There is more in that glass of water you just drank than meets the eye. Caffeine, perfumes, ibuprofen, and hormones are just a few of the pollutants that are not regulated and for which wastewater plants do not commonly treat. Known as “emerging contaminates,” these pollutants are accepted largely because there is no clear way to remove them. And so we all drink them regularly.

What if we could apply some of industry’s efficient methods for removing unwanted chemicals to what we know about cleaning up waterways? An Obermann Interdisciplinary Research Grant team met this summer to consider this question. Adam Ward, assistant professor of Geoscience at The University of Iowa, and Rachel Getman, assistant professor of Chemical and Biomolecular Engineering at Clemson University, combined their interests and expertise – his in healthy waterways and hers in catalysts – in hopes of alleviating one of the most serious water pollution problems both in Iowa and globally.

As a chemical engineer, Getman is accustomed to designing catalysts for industrial settings. These are substances that influence the rates of chemical reactions without breaking down themselves. Working with Ward, who is an expert in the transport and fate of pollutants in the environment, gives her an opportunity to turn her skills to a much more complex setting – the natural environment. (To the left is a model she created of a red and blue nitrate molecule absorbed by a gold-colored catalyst.)

“One of the biggest challenges in understanding catalysts and how they work is that, in addition to the target molecules, catalysts interact with all other compounds they touch,” explains Getman. Designing catalysts for simple, controlled systems is already quite challenging but designing catalysts for the natural environment is further complicated by the many additional chemicals that exists there.

Although the Interdisciplinary Research Grant traditionally brings scholars together for a month at the Obermann Center, Ward and Getman built in laboratory time so that they could test ideas that had come up in conversation, providing them with much needed preliminary data on which to base proposals. After Getman generated possible catalysts on the computer, Ward took them back to his lab to test their performance with water from the Iowa River, local wastewater plants, and other variables. This is a process they’ll continue this fall as they work toward several funding applications.

As part of The University of Iowa’s Water Sustainability Initiative cluster hire, Ward is hopeful that this project will extend not only his own areas of expertise but also further the work of the Initiative. “Water remediation with catalysts is a very open field,” he says. “There are few people doing this, so it presents a new research direction for both of us and some very exciting potential.”

Ward and Getman also note that that the Interdisciplinary Research Grant provided a unique opportunity for them as young researchers with growing labs and nascent faculty responsibilities. “My office is inside my lab,” says Ward, “and the door is always open. It’s a great atmosphere for discovery but not ideal for collaborating with a colleague. In just four days of having uninterrupted, face to face time with Rachel at Obermann, however, we were able to realistically map out what we could both do, and to write a pre-proposal for a grant.”

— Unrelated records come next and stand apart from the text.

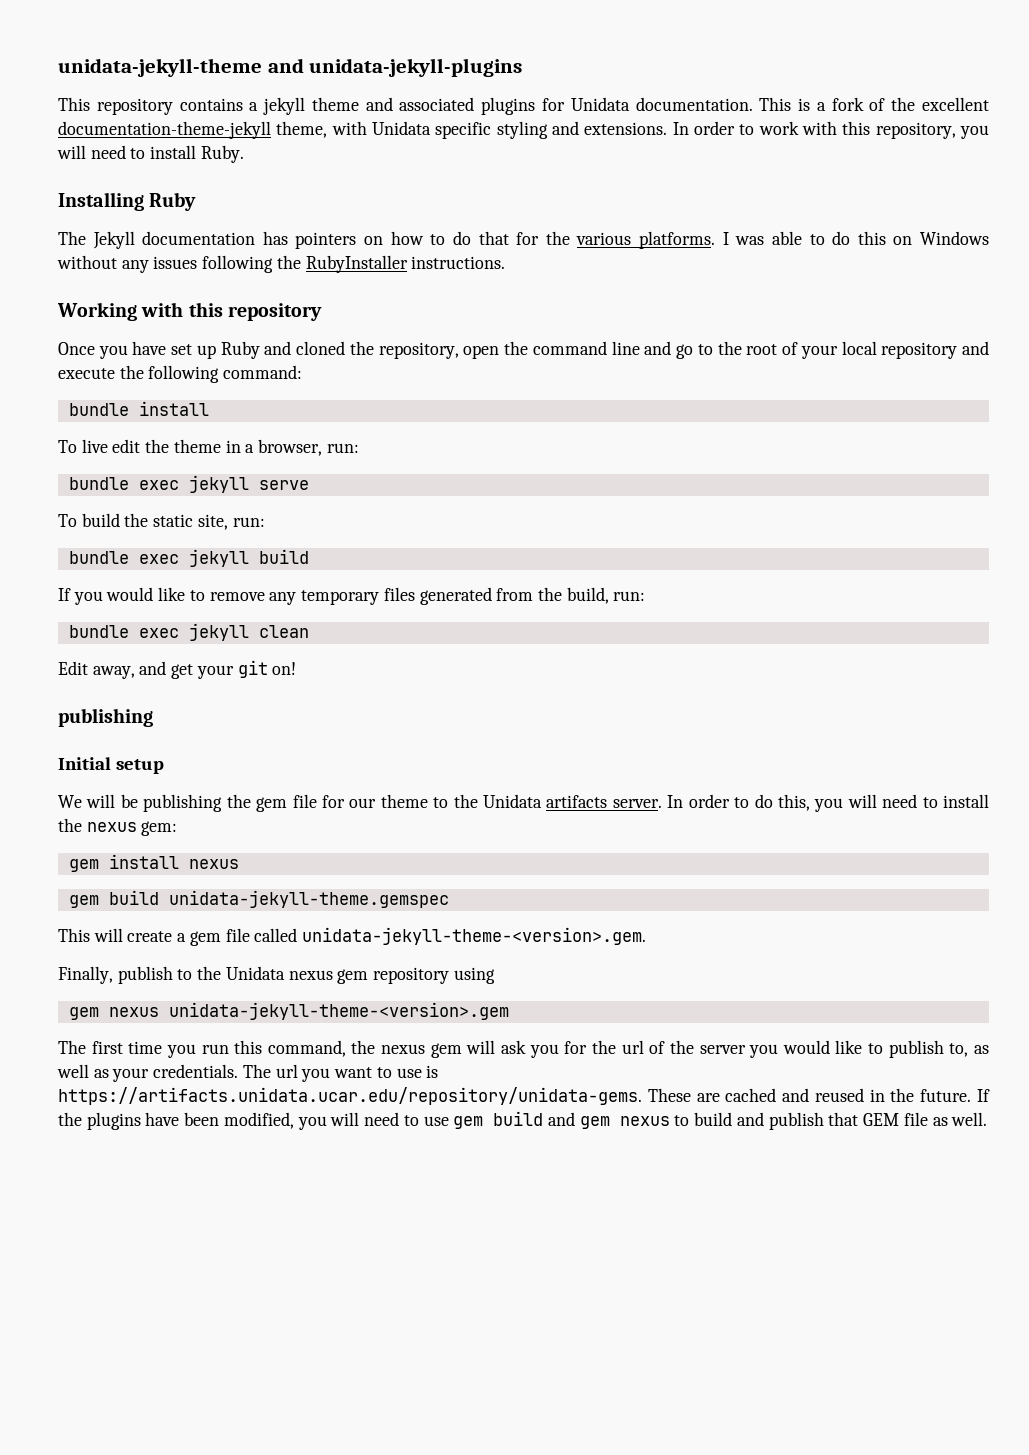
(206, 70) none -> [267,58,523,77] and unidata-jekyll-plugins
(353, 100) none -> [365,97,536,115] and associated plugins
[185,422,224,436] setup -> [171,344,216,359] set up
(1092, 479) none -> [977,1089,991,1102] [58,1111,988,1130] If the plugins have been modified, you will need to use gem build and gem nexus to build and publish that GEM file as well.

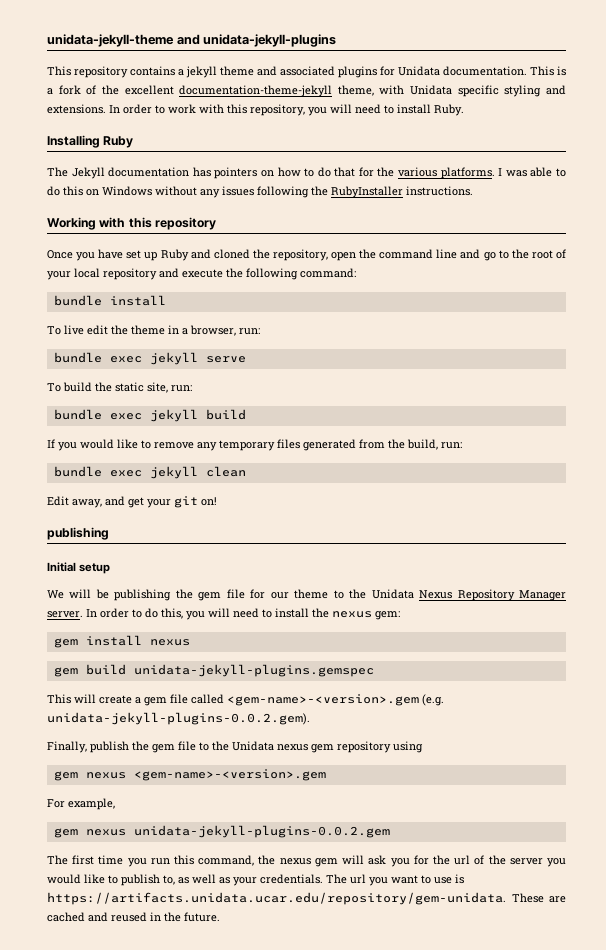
[546,795,608,808] artifacts -> [419,589,566,601] Nexus Repository Manager
[168,890,449,908] unidata-jekyll-theme.gemspec -> [133,664,374,677] unidata-jekyll-plugins.gemspec
[302,927,647,945] unidata-jekyll-theme-<version>.gem. -> [227,694,444,706] [47,712,310,725] <gem-name>-<version>.gem (e.g. unidata-jekyll-plugins-0.0.2.gem).
(173, 975) none -> [132,741,196,753] the gem file
[168,1002,509,1020] unidata-jekyll-theme-<version>.gem -> [133,769,326,781] [47,798,115,810] [53,825,390,838] <gem-name>-<version>.gem // For example, // gem nexus unidata-jekyll-plugins-0.0.2.gem
[58,1087,642,1105] https://artifacts.unidata.ucar.edu/repository/unidata-gems. -> [47,892,506,905] https://artifacts.unidata.ucar.edu/repository/gem-unidata.
[977,1089,991,1102] [58,1111,988,1130] If the plugins have been modified, you will need to use gem build and gem nexus to build and publish that GEM file as well. -> (220, 917) none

By the end of their time together, they identified two others partners for their project—David Cwiertny and Craig Just of The University of Iowa’s Civil and Environmental Engineering department (and both Water Sustainability Initiative cluster hires themselves), wrote a pre-proposal to the Water Environment Research Foundation, and mapped out a National Science Foundation application due this winter. If funded, the project could be exciting not only for the science involved but also but for its potential to reverse such a large, widespread environmental problem.